What you need to do |
Copy all data exactly. Skip pictures.

Dataset content |
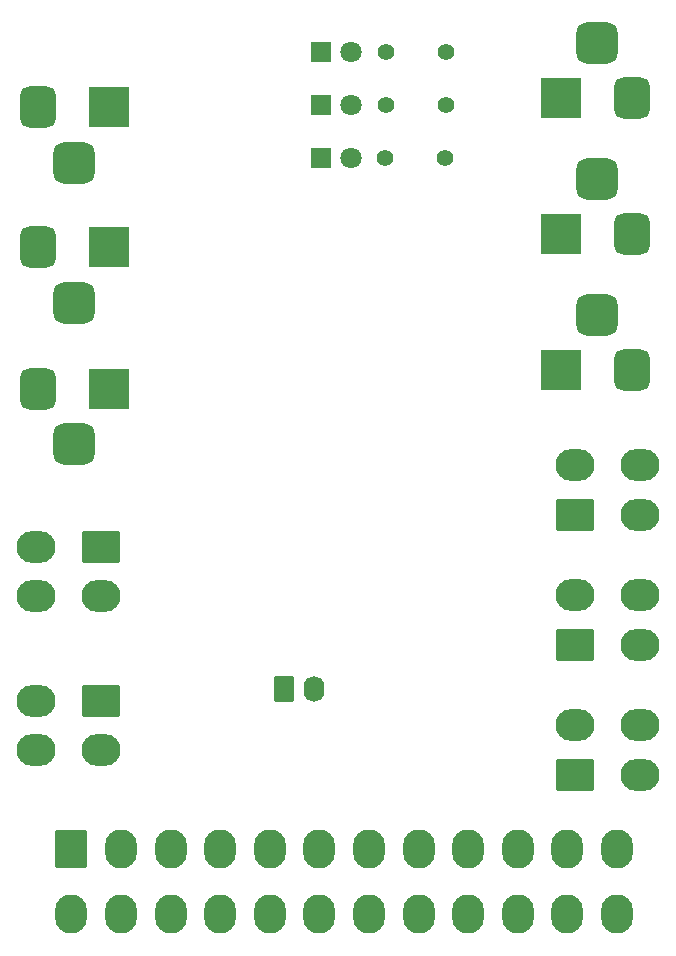
<source format=gbr>
%TF.GenerationSoftware,KiCad,Pcbnew,9.0.5*%
%TF.CreationDate,2026-01-25T07:56:32+10:00*%
%TF.ProjectId,OZ-HORNET-POWER-MAIN,4f5a2d48-4f52-44e4-9554-2d504f574552,rev?*%
%TF.SameCoordinates,Original*%
%TF.FileFunction,Soldermask,Top*%
%TF.FilePolarity,Negative*%
%FSLAX46Y46*%
G04 Gerber Fmt 4.6, Leading zero omitted, Abs format (unit mm)*
G04 Created by KiCad (PCBNEW 9.0.5) date 2026-01-25 07:56:32*
%MOMM*%
%LPD*%
G01*
G04 APERTURE LIST*
G04 Aperture macros list*
%AMRoundRect*
0 Rectangle with rounded corners*
0 $1 Rounding radius*
0 $2 $3 $4 $5 $6 $7 $8 $9 X,Y pos of 4 corners*
0 Add a 4 corners polygon primitive as box body*
4,1,4,$2,$3,$4,$5,$6,$7,$8,$9,$2,$3,0*
0 Add four circle primitives for the rounded corners*
1,1,$1+$1,$2,$3*
1,1,$1+$1,$4,$5*
1,1,$1+$1,$6,$7*
1,1,$1+$1,$8,$9*
0 Add four rect primitives between the rounded corners*
20,1,$1+$1,$2,$3,$4,$5,0*
20,1,$1+$1,$4,$5,$6,$7,0*
20,1,$1+$1,$6,$7,$8,$9,0*
20,1,$1+$1,$8,$9,$2,$3,0*%
G04 Aperture macros list end*
%ADD10R,3.500000X3.500000*%
%ADD11RoundRect,0.750000X0.750000X1.000000X-0.750000X1.000000X-0.750000X-1.000000X0.750000X-1.000000X0*%
%ADD12RoundRect,0.875000X0.875000X0.875000X-0.875000X0.875000X-0.875000X-0.875000X0.875000X-0.875000X0*%
%ADD13R,1.800000X1.800000*%
%ADD14C,1.800000*%
%ADD15RoundRect,0.250001X-1.399999X1.099999X-1.399999X-1.099999X1.399999X-1.099999X1.399999X1.099999X0*%
%ADD16O,3.300000X2.700000*%
%ADD17RoundRect,0.250001X-1.099999X-1.399999X1.099999X-1.399999X1.099999X1.399999X-1.099999X1.399999X0*%
%ADD18O,2.700000X3.300000*%
%ADD19C,1.400000*%
%ADD20RoundRect,0.250001X1.399999X-1.099999X1.399999X1.099999X-1.399999X1.099999X-1.399999X-1.099999X0*%
%ADD21RoundRect,0.750000X-0.750000X-1.000000X0.750000X-1.000000X0.750000X1.000000X-0.750000X1.000000X0*%
%ADD22RoundRect,0.875000X-0.875000X-0.875000X0.875000X-0.875000X0.875000X0.875000X-0.875000X0.875000X0*%
%ADD23RoundRect,0.250000X-0.620000X-0.845000X0.620000X-0.845000X0.620000X0.845000X-0.620000X0.845000X0*%
%ADD24O,1.740000X2.190000*%
G04 APERTURE END LIST*
D10*
%TO.C,J2*%
X109316000Y-43457500D03*
D11*
X115316000Y-43457500D03*
D12*
X112316000Y-38757500D03*
%TD*%
D13*
%TO.C,D1*%
X89000000Y-39500000D03*
D14*
X91540000Y-39500000D03*
%TD*%
D15*
%TO.C,J10*%
X70306000Y-94454000D03*
D16*
X70306000Y-98654000D03*
X64806000Y-94454000D03*
X64806000Y-98654000D03*
%TD*%
D17*
%TO.C,J15*%
X67832000Y-106986000D03*
D18*
X72032000Y-106986000D03*
X76232000Y-106986000D03*
X80432000Y-106986000D03*
X84632000Y-106986000D03*
X88832000Y-106986000D03*
X93032000Y-106986000D03*
X97232000Y-106986000D03*
X101432000Y-106986000D03*
X105632000Y-106986000D03*
X109832000Y-106986000D03*
X114032000Y-106986000D03*
X67832000Y-112486000D03*
X72032000Y-112486000D03*
X76232000Y-112486000D03*
X80432000Y-112486000D03*
X84632000Y-112486000D03*
X88832000Y-112486000D03*
X93032000Y-112486000D03*
X97232000Y-112486000D03*
X101432000Y-112486000D03*
X105632000Y-112486000D03*
X109832000Y-112486000D03*
X114032000Y-112486000D03*
%TD*%
D19*
%TO.C,R3*%
X94420000Y-48500000D03*
X99500000Y-48500000D03*
%TD*%
D15*
%TO.C,J8*%
X70306000Y-81404000D03*
D16*
X70306000Y-85604000D03*
X64806000Y-81404000D03*
X64806000Y-85604000D03*
%TD*%
D20*
%TO.C,J11*%
X110500000Y-89700000D03*
D16*
X110500000Y-85500000D03*
X116000000Y-89700000D03*
X116000000Y-85500000D03*
%TD*%
D19*
%TO.C,R2*%
X94500000Y-44000000D03*
X99580000Y-44000000D03*
%TD*%
D10*
%TO.C,J7*%
X71024000Y-68042500D03*
D21*
X65024000Y-68042500D03*
D22*
X68024000Y-72742500D03*
%TD*%
D23*
%TO.C,J3*%
X85852000Y-93472000D03*
D24*
X88392000Y-93472000D03*
%TD*%
D10*
%TO.C,J1*%
X109316000Y-54957500D03*
D11*
X115316000Y-54957500D03*
D12*
X112316000Y-50257500D03*
%TD*%
D10*
%TO.C,J5*%
X109316000Y-66457500D03*
D11*
X115316000Y-66457500D03*
D12*
X112316000Y-61757500D03*
%TD*%
D19*
%TO.C,R1*%
X94460000Y-39500000D03*
X99540000Y-39500000D03*
%TD*%
D20*
%TO.C,J9*%
X110500000Y-78700000D03*
D16*
X110500000Y-74500000D03*
X116000000Y-78700000D03*
X116000000Y-74500000D03*
%TD*%
D13*
%TO.C,D3*%
X89000000Y-48500000D03*
D14*
X91540000Y-48500000D03*
%TD*%
D10*
%TO.C,J4*%
X71024000Y-56042500D03*
D21*
X65024000Y-56042500D03*
D22*
X68024000Y-60742500D03*
%TD*%
D20*
%TO.C,J12*%
X110500000Y-100700000D03*
D16*
X110500000Y-96500000D03*
X116000000Y-100700000D03*
X116000000Y-96500000D03*
%TD*%
D13*
%TO.C,D2*%
X89000000Y-44000000D03*
D14*
X91540000Y-44000000D03*
%TD*%
D10*
%TO.C,J6*%
X71024000Y-44196000D03*
D21*
X65024000Y-44196000D03*
D22*
X68024000Y-48896000D03*
%TD*%
M02*

</source>
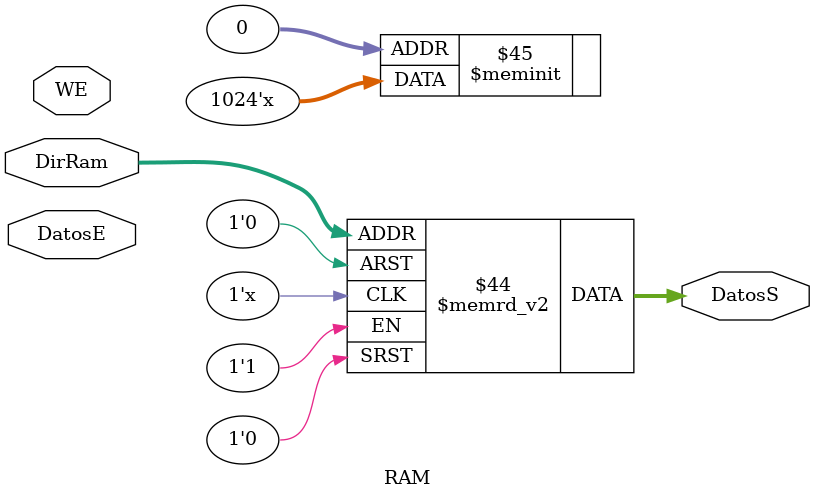
<source format=v>
`timescale 1ns/1ns

module RAM(
    input [4:0] DirRam,
    input [31:0] DatosE,
    input WE,
    output reg [31:0] DatosS
);


reg [31:0]mem [0:31];

always @* begin
    DatosS = mem[DirRam];

    if (WE) begin
        if (DirRam >= 0 && DirRam <= 2) begin
            mem[DirRam] = DatosE; // Datos de resta
        end else if (DirRam >= 3 && DirRam <= 5) begin
            mem[DirRam] = DatosE; // Datos de suma
        end else if (DirRam >= 6 && DirRam <= 7) begin
            mem[DirRam] = DatosE; // Otros datos
        end
    end
end

endmodule


</source>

Response for this exercise |
<source format=gbr>
%TF.GenerationSoftware,KiCad,Pcbnew,9.0.5*%
%TF.CreationDate,2026-01-25T07:56:32+10:00*%
%TF.ProjectId,OZ-HORNET-POWER-MAIN,4f5a2d48-4f52-44e4-9554-2d504f574552,rev?*%
%TF.SameCoordinates,Original*%
%TF.FileFunction,Soldermask,Top*%
%TF.FilePolarity,Negative*%
%FSLAX46Y46*%
G04 Gerber Fmt 4.6, Leading zero omitted, Abs format (unit mm)*
G04 Created by KiCad (PCBNEW 9.0.5) date 2026-01-25 07:56:32*
%MOMM*%
%LPD*%
G01*
G04 APERTURE LIST*
G04 Aperture macros list*
%AMRoundRect*
0 Rectangle with rounded corners*
0 $1 Rounding radius*
0 $2 $3 $4 $5 $6 $7 $8 $9 X,Y pos of 4 corners*
0 Add a 4 corners polygon primitive as box body*
4,1,4,$2,$3,$4,$5,$6,$7,$8,$9,$2,$3,0*
0 Add four circle primitives for the rounded corners*
1,1,$1+$1,$2,$3*
1,1,$1+$1,$4,$5*
1,1,$1+$1,$6,$7*
1,1,$1+$1,$8,$9*
0 Add four rect primitives between the rounded corners*
20,1,$1+$1,$2,$3,$4,$5,0*
20,1,$1+$1,$4,$5,$6,$7,0*
20,1,$1+$1,$6,$7,$8,$9,0*
20,1,$1+$1,$8,$9,$2,$3,0*%
G04 Aperture macros list end*
%ADD10R,3.500000X3.500000*%
%ADD11RoundRect,0.750000X0.750000X1.000000X-0.750000X1.000000X-0.750000X-1.000000X0.750000X-1.000000X0*%
%ADD12RoundRect,0.875000X0.875000X0.875000X-0.875000X0.875000X-0.875000X-0.875000X0.875000X-0.875000X0*%
%ADD13R,1.800000X1.800000*%
%ADD14C,1.800000*%
%ADD15RoundRect,0.250001X-1.399999X1.099999X-1.399999X-1.099999X1.399999X-1.099999X1.399999X1.099999X0*%
%ADD16O,3.300000X2.700000*%
%ADD17RoundRect,0.250001X-1.099999X-1.399999X1.099999X-1.399999X1.099999X1.399999X-1.099999X1.399999X0*%
%ADD18O,2.700000X3.300000*%
%ADD19C,1.400000*%
%ADD20RoundRect,0.250001X1.399999X-1.099999X1.399999X1.099999X-1.399999X1.099999X-1.399999X-1.099999X0*%
%ADD21RoundRect,0.750000X-0.750000X-1.000000X0.750000X-1.000000X0.750000X1.000000X-0.750000X1.000000X0*%
%ADD22RoundRect,0.875000X-0.875000X-0.875000X0.875000X-0.875000X0.875000X0.875000X-0.875000X0.875000X0*%
%ADD23RoundRect,0.250000X-0.620000X-0.845000X0.620000X-0.845000X0.620000X0.845000X-0.620000X0.845000X0*%
%ADD24O,1.740000X2.190000*%
G04 APERTURE END LIST*
D10*
%TO.C,J2*%
X109316000Y-43457500D03*
D11*
X115316000Y-43457500D03*
D12*
X112316000Y-38757500D03*
%TD*%
D13*
%TO.C,D1*%
X89000000Y-39500000D03*
D14*
X91540000Y-39500000D03*
%TD*%
D15*
%TO.C,J10*%
X70306000Y-94454000D03*
D16*
X70306000Y-98654000D03*
X64806000Y-94454000D03*
X64806000Y-98654000D03*
%TD*%
D17*
%TO.C,J15*%
X67832000Y-106986000D03*
D18*
X72032000Y-106986000D03*
X76232000Y-106986000D03*
X80432000Y-106986000D03*
X84632000Y-106986000D03*
X88832000Y-106986000D03*
X93032000Y-106986000D03*
X97232000Y-106986000D03*
X101432000Y-106986000D03*
X105632000Y-106986000D03*
X109832000Y-106986000D03*
X114032000Y-106986000D03*
X67832000Y-112486000D03*
X72032000Y-112486000D03*
X76232000Y-112486000D03*
X80432000Y-112486000D03*
X84632000Y-112486000D03*
X88832000Y-112486000D03*
X93032000Y-112486000D03*
X97232000Y-112486000D03*
X101432000Y-112486000D03*
X105632000Y-112486000D03*
X109832000Y-112486000D03*
X114032000Y-112486000D03*
%TD*%
D19*
%TO.C,R3*%
X94420000Y-48500000D03*
X99500000Y-48500000D03*
%TD*%
D15*
%TO.C,J8*%
X70306000Y-81404000D03*
D16*
X70306000Y-85604000D03*
X64806000Y-81404000D03*
X64806000Y-85604000D03*
%TD*%
D20*
%TO.C,J11*%
X110500000Y-89700000D03*
D16*
X110500000Y-85500000D03*
X116000000Y-89700000D03*
X116000000Y-85500000D03*
%TD*%
D19*
%TO.C,R2*%
X94500000Y-44000000D03*
X99580000Y-44000000D03*
%TD*%
D10*
%TO.C,J7*%
X71024000Y-68042500D03*
D21*
X65024000Y-68042500D03*
D22*
X68024000Y-72742500D03*
%TD*%
D23*
%TO.C,J3*%
X85852000Y-93472000D03*
D24*
X88392000Y-93472000D03*
%TD*%
D10*
%TO.C,J1*%
X109316000Y-54957500D03*
D11*
X115316000Y-54957500D03*
D12*
X112316000Y-50257500D03*
%TD*%
D10*
%TO.C,J5*%
X109316000Y-66457500D03*
D11*
X115316000Y-66457500D03*
D12*
X112316000Y-61757500D03*
%TD*%
D19*
%TO.C,R1*%
X94460000Y-39500000D03*
X99540000Y-39500000D03*
%TD*%
D20*
%TO.C,J9*%
X110500000Y-78700000D03*
D16*
X110500000Y-74500000D03*
X116000000Y-78700000D03*
X116000000Y-74500000D03*
%TD*%
D13*
%TO.C,D3*%
X89000000Y-48500000D03*
D14*
X91540000Y-48500000D03*
%TD*%
D10*
%TO.C,J4*%
X71024000Y-56042500D03*
D21*
X65024000Y-56042500D03*
D22*
X68024000Y-60742500D03*
%TD*%
D20*
%TO.C,J12*%
X110500000Y-100700000D03*
D16*
X110500000Y-96500000D03*
X116000000Y-100700000D03*
X116000000Y-96500000D03*
%TD*%
D13*
%TO.C,D2*%
X89000000Y-44000000D03*
D14*
X91540000Y-44000000D03*
%TD*%
D10*
%TO.C,J6*%
X71024000Y-44196000D03*
D21*
X65024000Y-44196000D03*
D22*
X68024000Y-48896000D03*
%TD*%
M02*

</source>
<source format=v>
`timescale 1ns/1ns

module RAM(
    input [4:0] DirRam,
    input [31:0] DatosE,
    input WE,
    output reg [31:0] DatosS
);


reg [31:0]mem [0:31];

always @* begin
    DatosS = mem[DirRam];

    if (WE) begin
        if (DirRam >= 0 && DirRam <= 2) begin
            mem[DirRam] = DatosE; // Datos de resta
        end else if (DirRam >= 3 && DirRam <= 5) begin
            mem[DirRam] = DatosE; // Datos de suma
        end else if (DirRam >= 6 && DirRam <= 7) begin
            mem[DirRam] = DatosE; // Otros datos
        end
    end
end

endmodule


</source>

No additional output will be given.